- [AIM OF THE EXERCISE]
From the listing below, select every line where the word "optimized" appears.
##############################
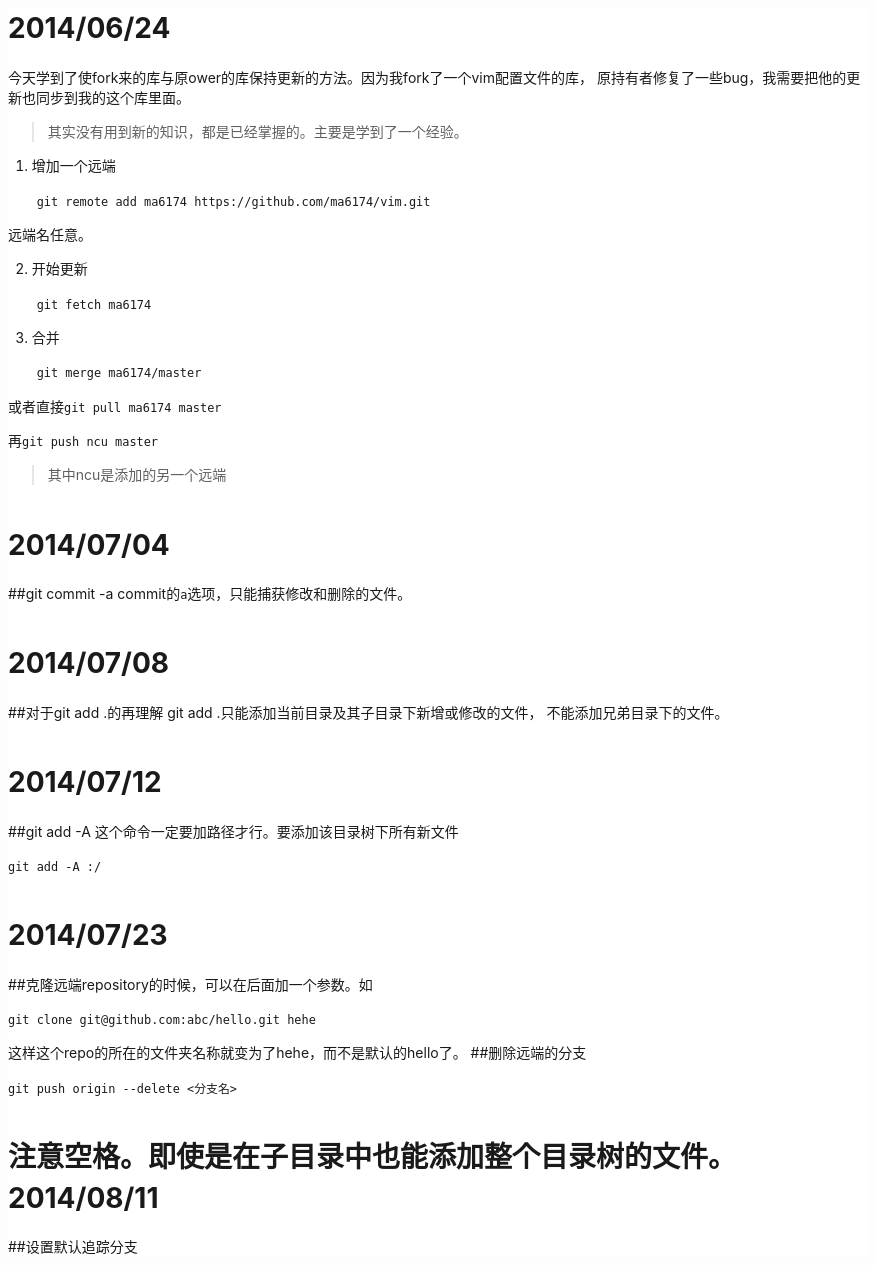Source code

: 2014/06/24
==========
今天学到了使fork来的库与原ower的库保持更新的方法。因为我fork了一个vim配置文件的库，
原持有者修复了一些bug，我需要把他的更新也同步到我的这个库里面。

>其实没有用到新的知识，都是已经掌握的。主要是学到了一个经验。

1. 增加一个远端
```
    git remote add ma6174 https://github.com/ma6174/vim.git
```    
远端名任意。

2. 开始更新
```    
    git fetch ma6174
```
3. 合并
```
    git merge ma6174/master
```
或者直接`git pull ma6174 master`

再`git push ncu master`
>其中ncu是添加的另一个远端

2014/07/04
==========
##git commit -a
commit的`a`选项，只能捕获修改和删除的文件。

2014/07/08
==========
##对于git add .的再理解
git add .只能添加当前目录及其子目录下新增或修改的文件，
不能添加兄弟目录下的文件。

2014/07/12
==========
##git add -A
这个命令一定要加路径才行。要添加该目录树下所有新文件

    git add -A :/

2014/07/23
==========
##克隆远端repository的时候，可以在后面加一个参数。如

    git clone git@github.com:abc/hello.git hehe
这样这个repo的所在的文件夹名称就变为了hehe，而不是默认的hello了。
##删除远端的分支

    git push origin --delete <分支名>
注意空格。即使是在子目录中也能添加整个目录树的文件。
2014/08/11
==========
##设置默认追踪分支
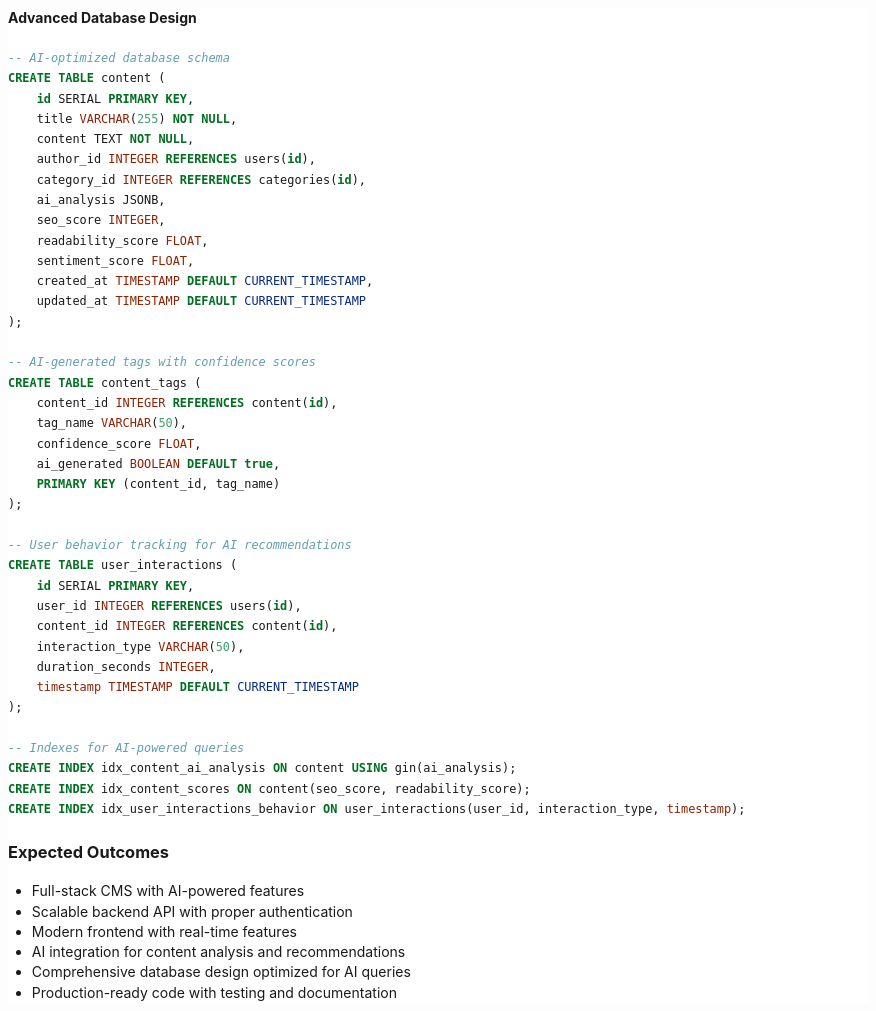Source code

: #### Advanced Database Design
```sql
-- AI-optimized database schema
CREATE TABLE content (
    id SERIAL PRIMARY KEY,
    title VARCHAR(255) NOT NULL,
    content TEXT NOT NULL,
    author_id INTEGER REFERENCES users(id),
    category_id INTEGER REFERENCES categories(id),
    ai_analysis JSONB,
    seo_score INTEGER,
    readability_score FLOAT,
    sentiment_score FLOAT,
    created_at TIMESTAMP DEFAULT CURRENT_TIMESTAMP,
    updated_at TIMESTAMP DEFAULT CURRENT_TIMESTAMP
);

-- AI-generated tags with confidence scores
CREATE TABLE content_tags (
    content_id INTEGER REFERENCES content(id),
    tag_name VARCHAR(50),
    confidence_score FLOAT,
    ai_generated BOOLEAN DEFAULT true,
    PRIMARY KEY (content_id, tag_name)
);

-- User behavior tracking for AI recommendations
CREATE TABLE user_interactions (
    id SERIAL PRIMARY KEY,
    user_id INTEGER REFERENCES users(id),
    content_id INTEGER REFERENCES content(id),
    interaction_type VARCHAR(50),
    duration_seconds INTEGER,
    timestamp TIMESTAMP DEFAULT CURRENT_TIMESTAMP
);

-- Indexes for AI-powered queries
CREATE INDEX idx_content_ai_analysis ON content USING gin(ai_analysis);
CREATE INDEX idx_content_scores ON content(seo_score, readability_score);
CREATE INDEX idx_user_interactions_behavior ON user_interactions(user_id, interaction_type, timestamp);
```

### Expected Outcomes
- Full-stack CMS with AI-powered features
- Scalable backend API with proper authentication
- Modern frontend with real-time features
- AI integration for content analysis and recommendations
- Comprehensive database design optimized for AI queries
- Production-ready code with testing and documentation
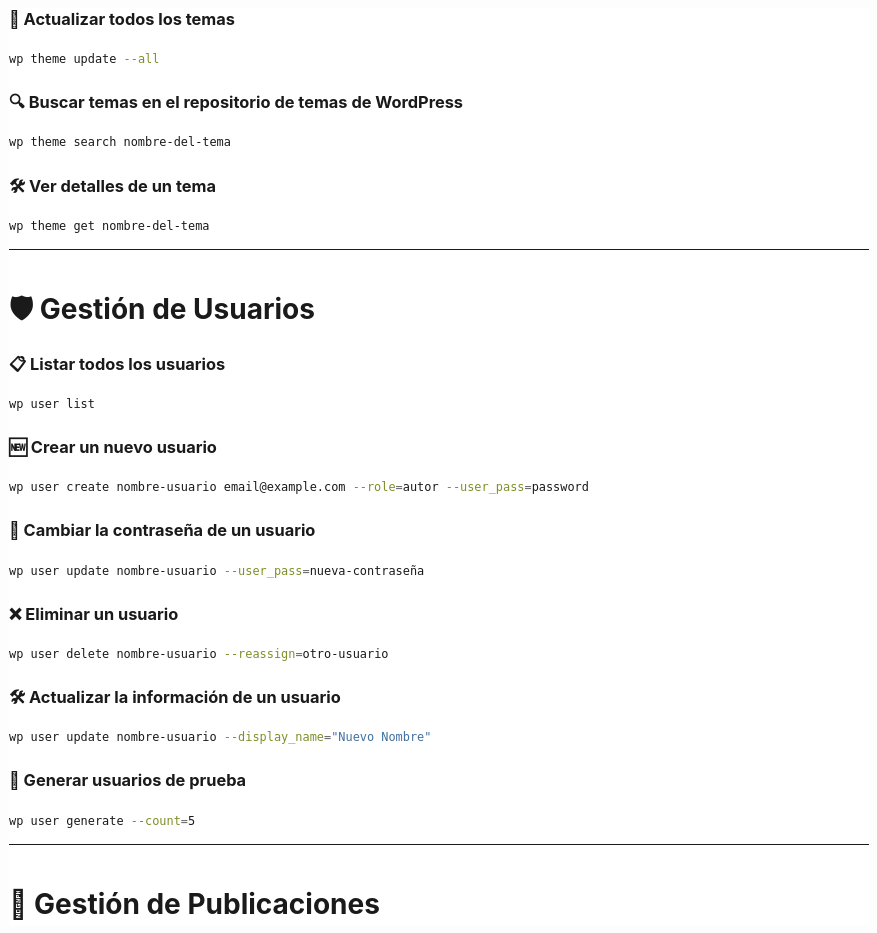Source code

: ### 🔄 Actualizar todos los temas
```bash
wp theme update --all
```

### 🔍 Buscar temas en el repositorio de temas de WordPress
```bash
wp theme search nombre-del-tema
```

### 🛠️ Ver detalles de un tema
```bash
wp theme get nombre-del-tema
```

---

# 🛡️ Gestión de Usuarios

### 📋 Listar todos los usuarios
```bash
wp user list
```

### 🆕 Crear un nuevo usuario
```bash
wp user create nombre-usuario email@example.com --role=autor --user_pass=password
```

### 🔄 Cambiar la contraseña de un usuario
```bash
wp user update nombre-usuario --user_pass=nueva-contraseña
```

### ❌ Eliminar un usuario
```bash
wp user delete nombre-usuario --reassign=otro-usuario
```

### 🛠️ Actualizar la información de un usuario
```bash
wp user update nombre-usuario --display_name="Nuevo Nombre"
```

### 🧪 Generar usuarios de prueba
```bash
wp user generate --count=5
```

---

# 📄 Gestión de Publicaciones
##############################
- [ANSWER FOR THIS EXERCISE]
-- AI-optimized database schema
- Comprehensive database design optimized for AI queries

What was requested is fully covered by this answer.